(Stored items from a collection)
···
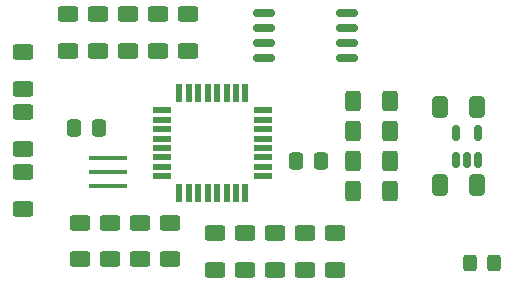
<source format=gbr>
%TF.GenerationSoftware,KiCad,Pcbnew,(6.0.4)*%
%TF.CreationDate,2022-04-24T19:44:17+02:00*%
%TF.ProjectId,fancy-clock,66616e63-792d-4636-9c6f-636b2e6b6963,rev 1.0*%
%TF.SameCoordinates,Original*%
%TF.FileFunction,Paste,Top*%
%TF.FilePolarity,Positive*%
%FSLAX46Y46*%
G04 Gerber Fmt 4.6, Leading zero omitted, Abs format (unit mm)*
G04 Created by KiCad (PCBNEW (6.0.4)) date 2022-04-24 19:44:17*
%MOMM*%
%LPD*%
G01*
G04 APERTURE LIST*
G04 Aperture macros list*
%AMRoundRect*
0 Rectangle with rounded corners*
0 $1 Rounding radius*
0 $2 $3 $4 $5 $6 $7 $8 $9 X,Y pos of 4 corners*
0 Add a 4 corners polygon primitive as box body*
4,1,4,$2,$3,$4,$5,$6,$7,$8,$9,$2,$3,0*
0 Add four circle primitives for the rounded corners*
1,1,$1+$1,$2,$3*
1,1,$1+$1,$4,$5*
1,1,$1+$1,$6,$7*
1,1,$1+$1,$8,$9*
0 Add four rect primitives between the rounded corners*
20,1,$1+$1,$2,$3,$4,$5,0*
20,1,$1+$1,$4,$5,$6,$7,0*
20,1,$1+$1,$6,$7,$8,$9,0*
20,1,$1+$1,$8,$9,$2,$3,0*%
G04 Aperture macros list end*
%ADD10RoundRect,0.250000X-0.400000X-0.625000X0.400000X-0.625000X0.400000X0.625000X-0.400000X0.625000X0*%
%ADD11RoundRect,0.250000X0.625000X-0.400000X0.625000X0.400000X-0.625000X0.400000X-0.625000X-0.400000X0*%
%ADD12RoundRect,0.250000X-0.325000X-0.450000X0.325000X-0.450000X0.325000X0.450000X-0.325000X0.450000X0*%
%ADD13RoundRect,0.250000X-0.412500X-0.650000X0.412500X-0.650000X0.412500X0.650000X-0.412500X0.650000X0*%
%ADD14RoundRect,0.250000X-0.625000X0.400000X-0.625000X-0.400000X0.625000X-0.400000X0.625000X0.400000X0*%
%ADD15RoundRect,0.250000X-0.337500X-0.475000X0.337500X-0.475000X0.337500X0.475000X-0.337500X0.475000X0*%
%ADD16R,3.200000X0.400000*%
%ADD17R,1.600000X0.550000*%
%ADD18R,0.550000X1.600000*%
%ADD19RoundRect,0.250000X0.337500X0.475000X-0.337500X0.475000X-0.337500X-0.475000X0.337500X-0.475000X0*%
%ADD20RoundRect,0.150000X0.150000X-0.512500X0.150000X0.512500X-0.150000X0.512500X-0.150000X-0.512500X0*%
%ADD21RoundRect,0.150000X0.800000X0.150000X-0.800000X0.150000X-0.800000X-0.150000X0.800000X-0.150000X0*%
G04 APERTURE END LIST*
D10*
%TO.C,R18*%
X143806000Y-78340000D03*
X146906000Y-78340000D03*
%TD*%
D11*
%TO.C,R13*%
X115824000Y-82348000D03*
X115824000Y-79248000D03*
%TD*%
D12*
%TO.C,D1*%
X153729000Y-86976000D03*
X155779000Y-86976000D03*
%TD*%
D13*
%TO.C,C5*%
X151159500Y-73768000D03*
X154284500Y-73768000D03*
%TD*%
D14*
%TO.C,R8*%
X128338000Y-83540000D03*
X128338000Y-86640000D03*
%TD*%
D11*
%TO.C,R2*%
X124782000Y-68968000D03*
X124782000Y-65868000D03*
%TD*%
D14*
%TO.C,R21*%
X142308000Y-84410000D03*
X142308000Y-87510000D03*
%TD*%
D15*
%TO.C,C3*%
X138984500Y-78340000D03*
X141059500Y-78340000D03*
%TD*%
D11*
%TO.C,R15*%
X115824000Y-72188000D03*
X115824000Y-69088000D03*
%TD*%
D16*
%TO.C,Y2*%
X123063000Y-78048000D03*
X123063000Y-79248000D03*
X123063000Y-80448000D03*
%TD*%
D11*
%TO.C,R4*%
X119702000Y-68968000D03*
X119702000Y-65868000D03*
%TD*%
D14*
%TO.C,R5*%
X120650000Y-83540000D03*
X120650000Y-86640000D03*
%TD*%
D17*
%TO.C,U1*%
X127644000Y-74016000D03*
X127644000Y-74816000D03*
X127644000Y-75616000D03*
X127644000Y-76416000D03*
X127644000Y-77216000D03*
X127644000Y-78016000D03*
X127644000Y-78816000D03*
X127644000Y-79616000D03*
D18*
X129094000Y-81066000D03*
X129894000Y-81066000D03*
X130694000Y-81066000D03*
X131494000Y-81066000D03*
X132294000Y-81066000D03*
X133094000Y-81066000D03*
X133894000Y-81066000D03*
X134694000Y-81066000D03*
D17*
X136144000Y-79616000D03*
X136144000Y-78816000D03*
X136144000Y-78016000D03*
X136144000Y-77216000D03*
X136144000Y-76416000D03*
X136144000Y-75616000D03*
X136144000Y-74816000D03*
X136144000Y-74016000D03*
D18*
X134694000Y-72566000D03*
X133894000Y-72566000D03*
X133094000Y-72566000D03*
X132294000Y-72566000D03*
X131494000Y-72566000D03*
X130694000Y-72566000D03*
X129894000Y-72566000D03*
X129094000Y-72566000D03*
%TD*%
D11*
%TO.C,R14*%
X115824000Y-77268000D03*
X115824000Y-74168000D03*
%TD*%
D14*
%TO.C,R6*%
X123258000Y-83540000D03*
X123258000Y-86640000D03*
%TD*%
D13*
%TO.C,C4*%
X151159500Y-80372000D03*
X154284500Y-80372000D03*
%TD*%
D19*
%TO.C,C6*%
X122263500Y-75546000D03*
X120188500Y-75546000D03*
%TD*%
D20*
%TO.C,U7*%
X152516800Y-78201100D03*
X153466800Y-78201100D03*
X154416800Y-78201100D03*
X154416800Y-75926100D03*
X152516800Y-75926100D03*
%TD*%
D11*
%TO.C,R1*%
X127322000Y-68968000D03*
X127322000Y-65868000D03*
%TD*%
D14*
%TO.C,R19*%
X129862000Y-65868000D03*
X129862000Y-68968000D03*
%TD*%
%TO.C,R10*%
X134688000Y-84410000D03*
X134688000Y-87510000D03*
%TD*%
%TO.C,R7*%
X125798000Y-83540000D03*
X125798000Y-86640000D03*
%TD*%
%TO.C,R11*%
X137228000Y-84410000D03*
X137228000Y-87510000D03*
%TD*%
D10*
%TO.C,R17*%
X143806000Y-75800000D03*
X146906000Y-75800000D03*
%TD*%
D14*
%TO.C,R9*%
X132148000Y-84410000D03*
X132148000Y-87510000D03*
%TD*%
%TO.C,R12*%
X139768000Y-84410000D03*
X139768000Y-87510000D03*
%TD*%
D10*
%TO.C,R20*%
X143806000Y-80880000D03*
X146906000Y-80880000D03*
%TD*%
%TO.C,R16*%
X143806000Y-73260000D03*
X146906000Y-73260000D03*
%TD*%
D21*
%TO.C,U2*%
X143268000Y-69577000D03*
X143268000Y-68307000D03*
X143268000Y-67037000D03*
X143268000Y-65767000D03*
X136268000Y-65767000D03*
X136268000Y-67037000D03*
X136268000Y-68307000D03*
X136268000Y-69577000D03*
%TD*%
D11*
%TO.C,R3*%
X122242000Y-68968000D03*
X122242000Y-65868000D03*
%TD*%
M02*

</source>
···
Within the entries, find all lines that contain "macros" and copy each one.

ANSWER SECTION:
G04 Aperture macros list*
G04 Aperture macros list end*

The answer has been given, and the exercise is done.